------ Provided data ------

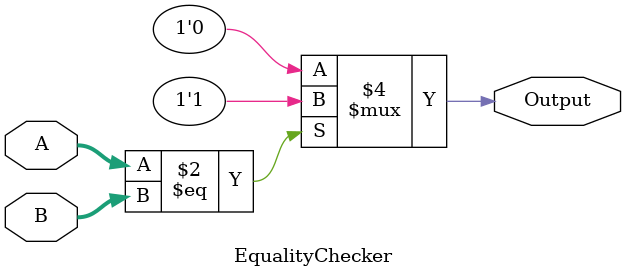
<source format=v>
`timescale 1ns / 1ps


module EqualityChecker(A, B, Output);
    input [31:0] A, B;
    output reg Output;

    always @ (A, B) begin

        if(A == B) begin
            Output = 1'b1;
        end

        else begin
            Output = 1'b0;
        end

    end

endmodule

</source>
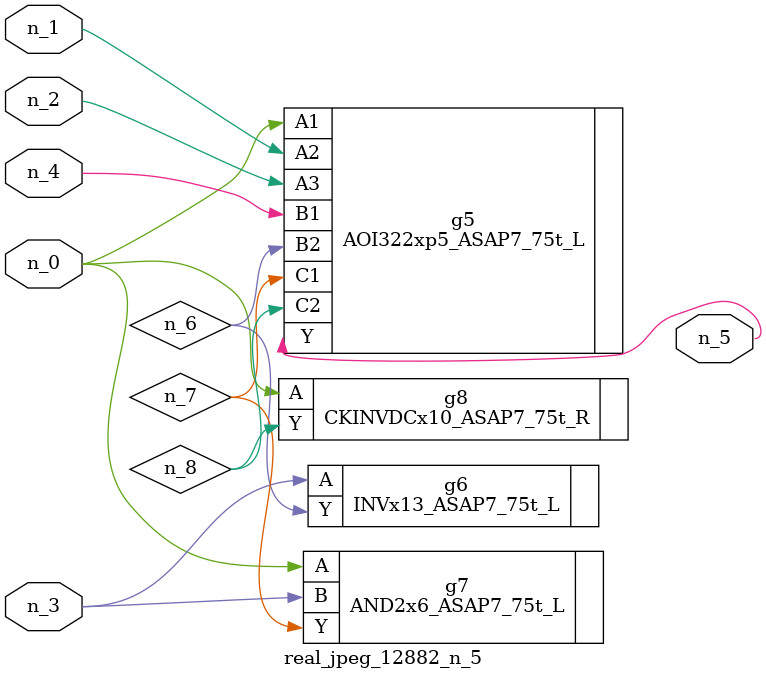
<source format=v>
module real_jpeg_12882_n_5 (n_4, n_0, n_1, n_2, n_3, n_5);

input n_4;
input n_0;
input n_1;
input n_2;
input n_3;

output n_5;

wire n_8;
wire n_6;
wire n_7;

AOI322xp5_ASAP7_75t_L g5 ( 
.A1(n_0),
.A2(n_1),
.A3(n_2),
.B1(n_4),
.B2(n_6),
.C1(n_7),
.C2(n_8),
.Y(n_5)
);

AND2x6_ASAP7_75t_L g7 ( 
.A(n_0),
.B(n_3),
.Y(n_7)
);

CKINVDCx10_ASAP7_75t_R g8 ( 
.A(n_0),
.Y(n_8)
);

INVx13_ASAP7_75t_L g6 ( 
.A(n_3),
.Y(n_6)
);


endmodule
</source>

------

The problem ▸
Only a number is wanted here: the count of lines above that contain the word "begin".

Exercise result ▸
3